Page text |
*-*-*
If you make some changes and commit again, the next commit stores a pointer to the commit that came immediately before it.

18333fig0302-tn

Sidenote: the staging area is sometimes a bit more complex than you need in your workflow. If you want to skip the staging area, Git provides a simple shortcut. Providing the -a option to the git commit command makes Git automatically stage every file that is already tracked before doing the commit.

Git remove and git move

To remove a file from Git, you have to remove it from your tracked files (remove it from your staging area) and then commit. The git rm command does that and also removes the file from your working directory so you don’t see it as an untracked file next time around. If you simply remove the file from your working directory, it shows up under the Changes not staged for commit (unstaged). If you modified the file and added it to the staging area already, you must force the removal with the -f option. Use git rm –cached if you want to remove a file from your staging area.

Git doesn’t explicitly track file movement. If you rename a file in Git, no metadata is stored in Git that tells it you renamed the file. It doesn’t matter if you rename a file by hand or with the mv command.

Git log

The most basic and powerful tool to look back to see what has happened is the git log command. By default, with no arguments, git log lists the commits made in that repository in reverse chronological order. That is, the most recent commits show up first.

At any stage, you may want to undo something. Be careful, because you can’t always revert some of these undos. This is one of the few areas in Git where you may lose some work if you do it wrong. One of the common undos takes place when you commit too early and possibly forget to add some files, or you mess up your commit message. If you want to try that commit again, you can run commit with the git commit –amend. This command takes your staging area and uses it for the commit. An example:

$ git commit -m 'initial commit'
$ git add forgotten_file
$ git commit --amend

After these three commands, you end up with a single commit, the second commit replaces the results of the first.
*-*-*
Tasks |
**A.** Reproduce the Git tutorial between "Sidenote: the staging" and "your staging area.", inclusive.
**B.** Answer these from the Git tutorial:
(i) Which option to git commit makes Git stage every tracked file automatically before committing?
(ii) By default, in what order does git log list a repository's commits?
(iii) What option forces the removal of a file that was modified and already added to the staging area?
**C.** Carry on with the Git tutorial from its last sentence.

Stored data |
*-*-*
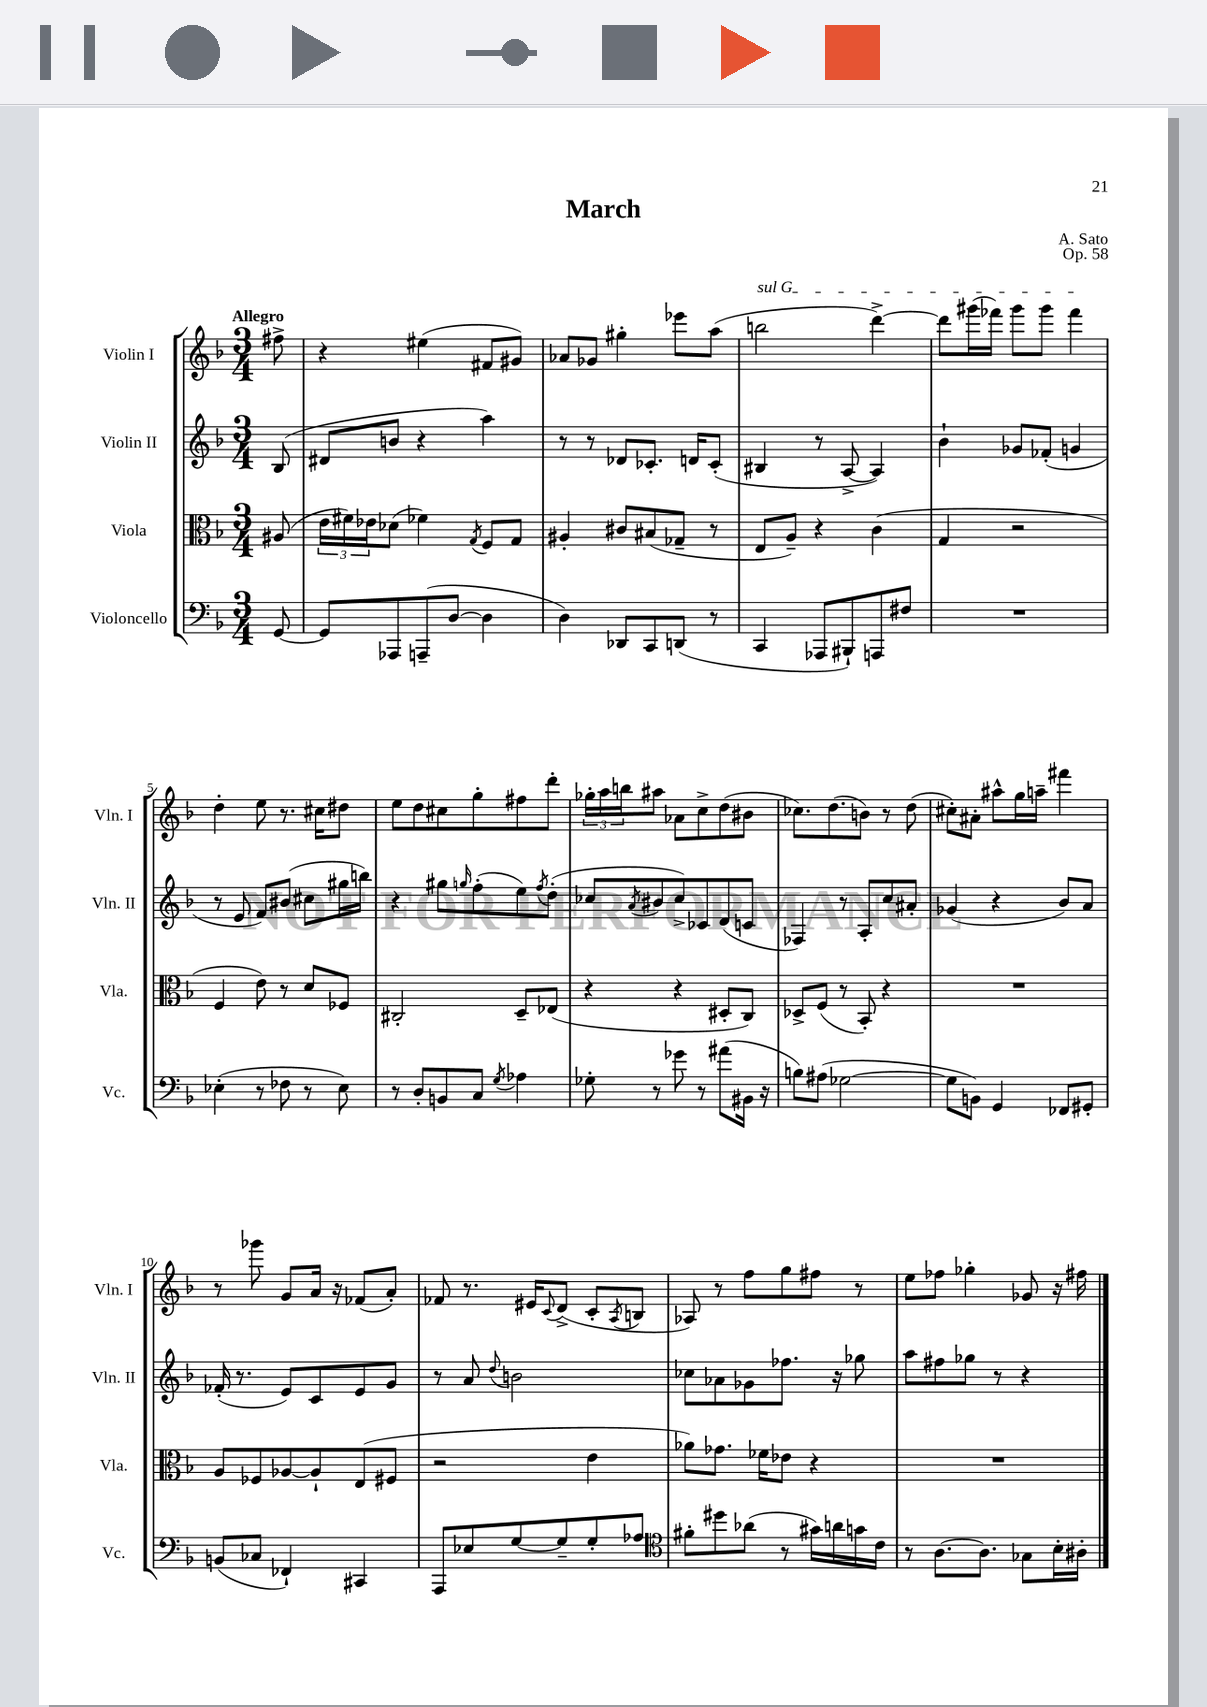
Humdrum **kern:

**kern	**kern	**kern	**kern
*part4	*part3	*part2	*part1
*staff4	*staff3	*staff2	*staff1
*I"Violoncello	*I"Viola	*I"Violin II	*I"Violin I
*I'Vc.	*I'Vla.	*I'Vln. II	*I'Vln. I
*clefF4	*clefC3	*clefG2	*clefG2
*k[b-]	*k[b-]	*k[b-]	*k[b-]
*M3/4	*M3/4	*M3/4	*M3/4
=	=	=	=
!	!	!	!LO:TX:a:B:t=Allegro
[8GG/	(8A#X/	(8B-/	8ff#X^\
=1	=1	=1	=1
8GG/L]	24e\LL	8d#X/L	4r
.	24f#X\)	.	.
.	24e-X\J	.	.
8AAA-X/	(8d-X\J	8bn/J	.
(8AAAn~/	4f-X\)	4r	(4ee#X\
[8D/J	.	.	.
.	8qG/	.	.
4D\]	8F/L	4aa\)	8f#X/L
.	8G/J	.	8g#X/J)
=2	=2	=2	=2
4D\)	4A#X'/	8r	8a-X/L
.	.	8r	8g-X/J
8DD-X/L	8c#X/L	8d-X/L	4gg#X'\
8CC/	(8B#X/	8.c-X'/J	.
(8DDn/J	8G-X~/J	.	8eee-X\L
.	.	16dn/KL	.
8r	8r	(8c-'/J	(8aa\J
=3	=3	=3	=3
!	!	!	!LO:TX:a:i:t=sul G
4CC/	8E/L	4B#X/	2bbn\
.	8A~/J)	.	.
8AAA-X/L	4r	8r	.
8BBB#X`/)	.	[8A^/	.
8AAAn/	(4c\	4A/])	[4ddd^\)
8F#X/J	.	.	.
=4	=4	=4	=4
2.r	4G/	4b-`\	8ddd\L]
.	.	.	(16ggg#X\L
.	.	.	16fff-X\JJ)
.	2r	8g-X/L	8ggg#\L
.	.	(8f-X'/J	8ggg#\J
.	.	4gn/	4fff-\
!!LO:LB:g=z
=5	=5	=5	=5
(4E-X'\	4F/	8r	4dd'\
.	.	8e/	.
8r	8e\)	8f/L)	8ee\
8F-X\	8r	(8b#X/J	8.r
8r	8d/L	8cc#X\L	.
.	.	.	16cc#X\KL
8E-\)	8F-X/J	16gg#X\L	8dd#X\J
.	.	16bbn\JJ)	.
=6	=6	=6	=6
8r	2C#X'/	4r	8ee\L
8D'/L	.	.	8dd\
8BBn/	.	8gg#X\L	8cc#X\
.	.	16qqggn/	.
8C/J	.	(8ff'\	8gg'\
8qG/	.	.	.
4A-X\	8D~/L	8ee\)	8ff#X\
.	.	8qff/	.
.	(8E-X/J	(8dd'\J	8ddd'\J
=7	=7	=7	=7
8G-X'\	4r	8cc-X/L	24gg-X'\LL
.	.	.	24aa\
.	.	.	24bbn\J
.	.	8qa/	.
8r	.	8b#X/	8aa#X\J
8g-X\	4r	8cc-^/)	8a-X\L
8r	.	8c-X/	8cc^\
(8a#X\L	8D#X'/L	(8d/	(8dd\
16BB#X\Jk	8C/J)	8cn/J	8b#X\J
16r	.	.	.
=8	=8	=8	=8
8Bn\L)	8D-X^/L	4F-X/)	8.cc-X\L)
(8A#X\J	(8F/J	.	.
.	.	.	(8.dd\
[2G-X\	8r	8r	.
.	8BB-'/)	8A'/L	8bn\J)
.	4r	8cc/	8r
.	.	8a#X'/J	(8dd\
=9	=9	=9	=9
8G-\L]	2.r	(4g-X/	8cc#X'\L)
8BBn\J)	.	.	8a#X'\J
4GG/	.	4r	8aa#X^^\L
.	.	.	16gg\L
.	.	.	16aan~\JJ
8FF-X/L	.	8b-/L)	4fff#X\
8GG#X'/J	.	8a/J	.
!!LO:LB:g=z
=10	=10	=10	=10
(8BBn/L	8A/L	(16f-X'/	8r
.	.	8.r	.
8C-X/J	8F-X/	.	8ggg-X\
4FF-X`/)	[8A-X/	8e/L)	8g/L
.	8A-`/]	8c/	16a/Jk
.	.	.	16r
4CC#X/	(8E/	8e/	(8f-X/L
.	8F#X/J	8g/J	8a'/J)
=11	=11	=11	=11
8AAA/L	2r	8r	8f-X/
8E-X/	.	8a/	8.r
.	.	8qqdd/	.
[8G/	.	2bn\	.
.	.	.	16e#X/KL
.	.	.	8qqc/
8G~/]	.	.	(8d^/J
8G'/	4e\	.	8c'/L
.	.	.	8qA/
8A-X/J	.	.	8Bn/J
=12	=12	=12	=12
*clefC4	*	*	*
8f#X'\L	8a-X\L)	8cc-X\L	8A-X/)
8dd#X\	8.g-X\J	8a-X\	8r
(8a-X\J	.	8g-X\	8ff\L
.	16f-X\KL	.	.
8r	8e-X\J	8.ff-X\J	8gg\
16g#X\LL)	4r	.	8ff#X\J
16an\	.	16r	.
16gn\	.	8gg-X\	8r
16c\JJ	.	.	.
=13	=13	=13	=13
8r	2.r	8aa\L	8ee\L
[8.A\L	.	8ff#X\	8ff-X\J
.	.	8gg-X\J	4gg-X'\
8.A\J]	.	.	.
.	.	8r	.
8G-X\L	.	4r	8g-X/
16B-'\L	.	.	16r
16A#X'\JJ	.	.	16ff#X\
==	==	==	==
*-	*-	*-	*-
*-*-*
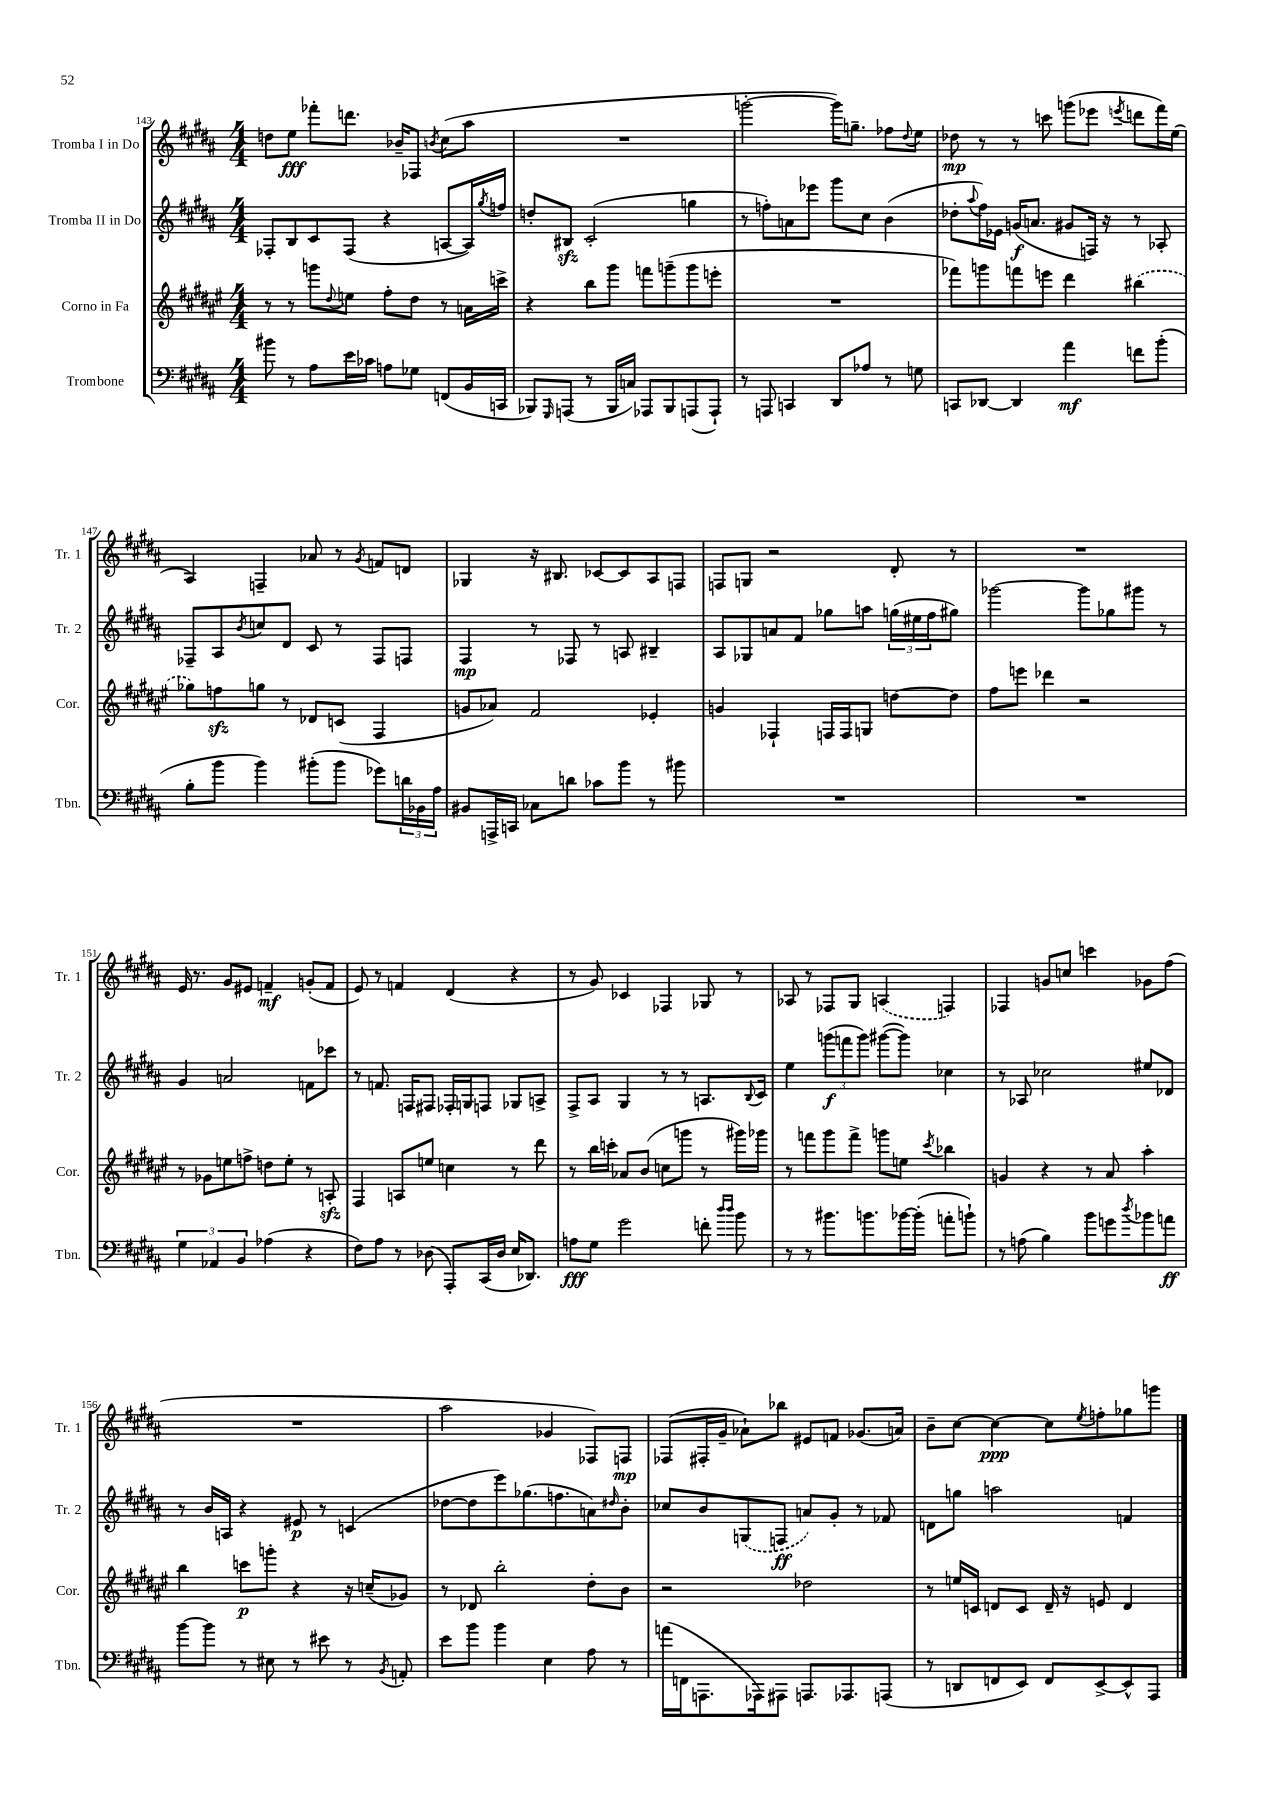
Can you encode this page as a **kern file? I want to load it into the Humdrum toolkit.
*-*-*
Outputs |
**A.**
Sidenote: the staging area is sometimes a bit more complex than you need in your workflow. If you want to skip the staging area, Git provides a simple shortcut. Providing the -a option to the git commit command makes Git automatically stage every file that is already tracked before doing the commit.

Git remove and git move

To remove a file from Git, you have to remove it from your tracked files (remove it from your staging area) and then commit. The git rm command does that and also removes the file from your working directory so you don’t see it as an untracked file next time around. If you simply remove the file from your working directory, it shows up under the Changes not staged for commit (unstaged). If you modified the file and added it to the staging area already, you must force the removal with the -f option. Use git rm –cached if you want to remove a file from your staging area.

**B.**
(i) The -a option.
(ii) Reverse chronological order, with the most recent commits first.
(iii) The -f option.

**C.**
Let’s say you’ve changed two files and want to commit them as two separate changes, but you accidentally type git add * and stage them both. The git status command reminds you how to unstage them:

$ git add .
$ git status
On branch master
Changes to be committed:
  (use "git reset HEAD ..." to unstage)
 
        modified:   index.php
        modified:   top.php

Remote repositories

Remote (or shared) repositories are versions of your project that are hosted on the Internet or network somewhere. A remote repository is generally a bare repository, a Git repository that has no working directory. To see which remote servers you have configured, you can run the git remote command. It lists the shortnames of each remote handle you’ve specified. If you’ve cloned your repository, you should at least see origin, that is the default name Git gives to the server you cloned from.

To get data from your remote projects, you can run git fetch [remote-name]. You should now have references to all the branches from that remote, which you can merge in or inspect at any time. If you clone a repository, the command automatically adds that remote repository under the name origin. So, git fetch origin fetches any new work that has been pushed to that server since you cloned (or last fetched from) it. If you have a branch set up to track a remote branch, you can use the git pull command to automatically fetch and then merge a remote branch into your current branch.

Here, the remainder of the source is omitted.